**To do:** Look at the entries below and restate word for word the lines from the first through the one that has "31 de julio de 2026".

· · · · · · ·

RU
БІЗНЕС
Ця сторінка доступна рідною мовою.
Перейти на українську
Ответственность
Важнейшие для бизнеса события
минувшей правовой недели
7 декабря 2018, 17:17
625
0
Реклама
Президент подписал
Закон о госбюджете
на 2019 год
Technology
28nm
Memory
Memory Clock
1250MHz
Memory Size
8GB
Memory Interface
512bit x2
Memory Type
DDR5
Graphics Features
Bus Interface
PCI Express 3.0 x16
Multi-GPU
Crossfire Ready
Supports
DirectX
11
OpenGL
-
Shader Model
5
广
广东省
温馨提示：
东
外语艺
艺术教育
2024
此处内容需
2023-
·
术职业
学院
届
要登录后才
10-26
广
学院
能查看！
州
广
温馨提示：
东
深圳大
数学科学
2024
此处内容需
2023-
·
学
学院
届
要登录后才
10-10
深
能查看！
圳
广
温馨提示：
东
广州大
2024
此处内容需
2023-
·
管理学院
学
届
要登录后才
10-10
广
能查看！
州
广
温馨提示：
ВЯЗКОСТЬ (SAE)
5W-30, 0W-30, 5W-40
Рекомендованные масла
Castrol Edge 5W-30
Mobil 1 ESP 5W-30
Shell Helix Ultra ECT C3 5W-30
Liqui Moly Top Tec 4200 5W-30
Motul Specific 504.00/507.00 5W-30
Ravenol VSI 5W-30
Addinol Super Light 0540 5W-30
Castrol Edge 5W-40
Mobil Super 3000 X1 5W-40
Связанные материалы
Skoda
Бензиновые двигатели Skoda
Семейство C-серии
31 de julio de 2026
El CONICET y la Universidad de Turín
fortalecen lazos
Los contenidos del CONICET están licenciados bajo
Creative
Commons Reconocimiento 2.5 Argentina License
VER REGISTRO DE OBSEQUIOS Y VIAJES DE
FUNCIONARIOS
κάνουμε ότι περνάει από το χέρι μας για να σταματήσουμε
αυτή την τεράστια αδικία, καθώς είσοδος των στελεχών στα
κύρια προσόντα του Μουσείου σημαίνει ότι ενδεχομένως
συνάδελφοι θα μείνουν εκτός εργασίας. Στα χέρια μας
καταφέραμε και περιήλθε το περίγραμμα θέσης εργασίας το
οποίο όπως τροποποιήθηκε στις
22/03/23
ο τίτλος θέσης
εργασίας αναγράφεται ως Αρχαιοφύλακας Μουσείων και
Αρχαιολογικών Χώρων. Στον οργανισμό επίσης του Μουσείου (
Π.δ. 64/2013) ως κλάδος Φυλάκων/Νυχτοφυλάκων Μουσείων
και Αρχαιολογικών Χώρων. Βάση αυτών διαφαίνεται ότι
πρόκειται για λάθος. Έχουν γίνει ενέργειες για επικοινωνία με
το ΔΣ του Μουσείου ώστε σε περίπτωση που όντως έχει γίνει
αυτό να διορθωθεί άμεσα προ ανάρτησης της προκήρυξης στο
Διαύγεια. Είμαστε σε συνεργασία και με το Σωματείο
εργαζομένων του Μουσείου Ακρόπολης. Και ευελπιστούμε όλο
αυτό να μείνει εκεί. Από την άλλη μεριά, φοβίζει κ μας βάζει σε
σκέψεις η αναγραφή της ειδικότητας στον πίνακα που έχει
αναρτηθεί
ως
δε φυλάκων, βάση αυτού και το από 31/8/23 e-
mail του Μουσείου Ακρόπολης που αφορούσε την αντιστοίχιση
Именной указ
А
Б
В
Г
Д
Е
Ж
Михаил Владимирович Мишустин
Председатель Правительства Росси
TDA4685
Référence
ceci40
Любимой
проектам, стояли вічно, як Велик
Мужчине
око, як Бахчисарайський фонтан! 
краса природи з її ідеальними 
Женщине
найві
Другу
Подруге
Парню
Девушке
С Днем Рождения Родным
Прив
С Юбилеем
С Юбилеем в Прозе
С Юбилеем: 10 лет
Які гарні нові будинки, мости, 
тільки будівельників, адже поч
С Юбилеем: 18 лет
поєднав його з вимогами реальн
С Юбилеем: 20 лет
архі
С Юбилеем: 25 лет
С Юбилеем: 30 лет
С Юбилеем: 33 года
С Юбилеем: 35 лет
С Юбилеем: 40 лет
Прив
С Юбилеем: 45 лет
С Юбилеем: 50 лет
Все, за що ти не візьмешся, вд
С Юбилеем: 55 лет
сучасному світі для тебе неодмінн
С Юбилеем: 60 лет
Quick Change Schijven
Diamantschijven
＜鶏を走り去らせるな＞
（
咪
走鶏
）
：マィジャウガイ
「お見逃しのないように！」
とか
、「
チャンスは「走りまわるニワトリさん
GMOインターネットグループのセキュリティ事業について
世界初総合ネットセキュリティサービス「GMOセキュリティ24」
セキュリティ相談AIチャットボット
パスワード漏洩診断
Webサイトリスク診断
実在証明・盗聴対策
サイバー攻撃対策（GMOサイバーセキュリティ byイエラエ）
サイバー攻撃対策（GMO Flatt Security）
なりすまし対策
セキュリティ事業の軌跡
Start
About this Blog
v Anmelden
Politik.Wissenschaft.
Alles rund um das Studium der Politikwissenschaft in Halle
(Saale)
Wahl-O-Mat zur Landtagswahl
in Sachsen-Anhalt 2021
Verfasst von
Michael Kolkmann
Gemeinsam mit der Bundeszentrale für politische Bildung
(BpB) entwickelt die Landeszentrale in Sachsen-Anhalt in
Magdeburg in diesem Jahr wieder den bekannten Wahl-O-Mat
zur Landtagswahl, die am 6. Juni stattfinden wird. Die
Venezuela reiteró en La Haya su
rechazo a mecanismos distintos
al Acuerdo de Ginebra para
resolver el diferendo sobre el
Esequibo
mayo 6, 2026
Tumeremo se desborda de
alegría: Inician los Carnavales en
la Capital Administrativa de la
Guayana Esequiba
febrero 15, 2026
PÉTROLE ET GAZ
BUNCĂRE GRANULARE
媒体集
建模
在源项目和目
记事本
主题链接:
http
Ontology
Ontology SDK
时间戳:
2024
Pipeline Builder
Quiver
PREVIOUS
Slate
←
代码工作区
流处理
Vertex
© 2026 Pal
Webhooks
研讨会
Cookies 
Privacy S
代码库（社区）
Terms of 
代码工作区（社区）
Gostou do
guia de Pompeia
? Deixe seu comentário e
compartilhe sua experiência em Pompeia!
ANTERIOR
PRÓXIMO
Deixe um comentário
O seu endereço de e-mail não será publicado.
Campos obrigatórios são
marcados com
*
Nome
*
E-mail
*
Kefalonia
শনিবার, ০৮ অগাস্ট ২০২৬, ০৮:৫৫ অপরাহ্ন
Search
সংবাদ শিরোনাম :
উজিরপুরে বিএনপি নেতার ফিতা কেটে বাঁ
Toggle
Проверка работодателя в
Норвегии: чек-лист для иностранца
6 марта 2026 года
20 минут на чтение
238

· · · · · · ·

**Written response:**
RU
БІЗНЕС
Ця сторінка доступна рідною мовою.
Перейти на українську
Ответственность
Важнейшие для бизнеса события
минувшей правовой недели
7 декабря 2018, 17:17
625
0
Реклама
Президент подписал
Закон о госбюджете
на 2019 год
Technology
28nm
Memory
Memory Clock
1250MHz
Memory Size
8GB
Memory Interface
512bit x2
Memory Type
DDR5
Graphics Features
Bus Interface
PCI Express 3.0 x16
Multi-GPU
Crossfire Ready
Supports
DirectX
11
OpenGL
-
Shader Model
5
广
广东省
温馨提示：
东
外语艺
艺术教育
2024
此处内容需
2023-
·
术职业
学院
届
要登录后才
10-26
广
学院
能查看！
州
广
温馨提示：
东
深圳大
数学科学
2024
此处内容需
2023-
·
学
学院
届
要登录后才
10-10
深
能查看！
圳
广
温馨提示：
东
广州大
2024
此处内容需
2023-
·
管理学院
学
届
要登录后才
10-10
广
能查看！
州
广
温馨提示：
ВЯЗКОСТЬ (SAE)
5W-30, 0W-30, 5W-40
Рекомендованные масла
Castrol Edge 5W-30
Mobil 1 ESP 5W-30
Shell Helix Ultra ECT C3 5W-30
Liqui Moly Top Tec 4200 5W-30
Motul Specific 504.00/507.00 5W-30
Ravenol VSI 5W-30
Addinol Super Light 0540 5W-30
Castrol Edge 5W-40
Mobil Super 3000 X1 5W-40
Связанные материалы
Skoda
Бензиновые двигатели Skoda
Семейство C-серии
31 de julio de 2026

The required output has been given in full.